*WHAT TO WORK ON*.
Return the listing that follows exactly, with no pictures included.
================================
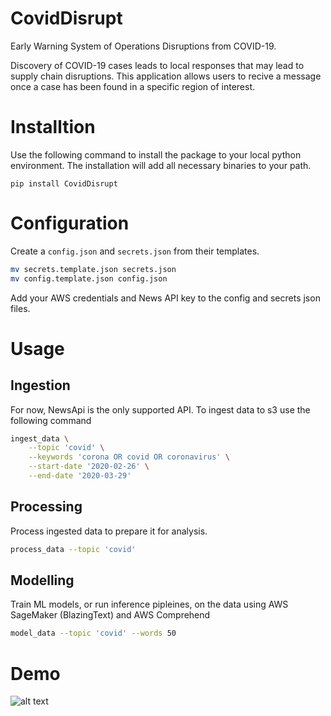 # CovidDisrupt
Early Warning System of Operations Disruptions from COVID-19.

Discovery of COVID-19 cases leads to local responses that may lead to supply chain disruptions. This application allows users to recive a message once a case has been found in a specific region of interest.

# Installtion
Use the following command to install the package to your local python environment. The installation will add all necessary binaries to your path.

`pip install CovidDisrupt`

# Configuration
Create a `config.json` and `secrets.json` from their templates.
```bash
mv secrets.template.json secrets.json
mv config.template.json config.json
```
Add your AWS credentials and News API key to the config and secrets json files.


# Usage
## Ingestion
For now, NewsApi is the only supported API. To ingest data to s3 use the following command
```bash
ingest_data \
    --topic 'covid' \
    --keywords 'corona OR covid OR coronavirus' \
    --start-date '2020-02-26' \
    --end-date '2020-03-29'
```
## Processing
Process ingested data to prepare it for analysis.
```bash
process_data --topic 'covid'
```
## Modelling
Train ML models, or run inference pipleines, on the data using AWS SageMaker (BlazingText) and AWS Comprehend
```bash
model_data --topic 'covid' --words 50
```
# Demo
![alt text](https://github.com/mleila/CovidDisrupt/blob/master/assets/giffs/dash_example.gif)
================================
*ANSWER TO THIS TASK*.
 # CovidDisrupt
Early Warning System of Operations Disruptions from COVID-19.

Discovery of COVID-19 cases leads to local responses that may lead to supply chain disruptions. This application allows users to recive a message once a case has been found in a specific region of interest.

# Installtion
Use the following command to install the package to your local python environment. The installation will add all necessary binaries to your path.

`pip install CovidDisrupt`

# Configuration
Create a `config.json` and `secrets.json` from their templates.
```bash
mv secrets.template.json secrets.json
mv config.template.json config.json
```
Add your AWS credentials and News API key to the config and secrets json files.


# Usage
## Ingestion
For now, NewsApi is the only supported API. To ingest data to s3 use the following command
```bash
ingest_data \
    --topic 'covid' \
    --keywords 'corona OR covid OR coronavirus' \
    --start-date '2020-02-26' \
    --end-date '2020-03-29'
```
## Processing
Process ingested data to prepare it for analysis.
```bash
process_data --topic 'covid'
```
## Modelling
Train ML models, or run inference pipleines, on the data using AWS SageMaker (BlazingText) and AWS Comprehend
```bash
model_data --topic 'covid' --words 50
```
# Demo
![alt text](https://github.com/mleila/CovidDisrupt/blob/master/assets/giffs/dash_example.gif)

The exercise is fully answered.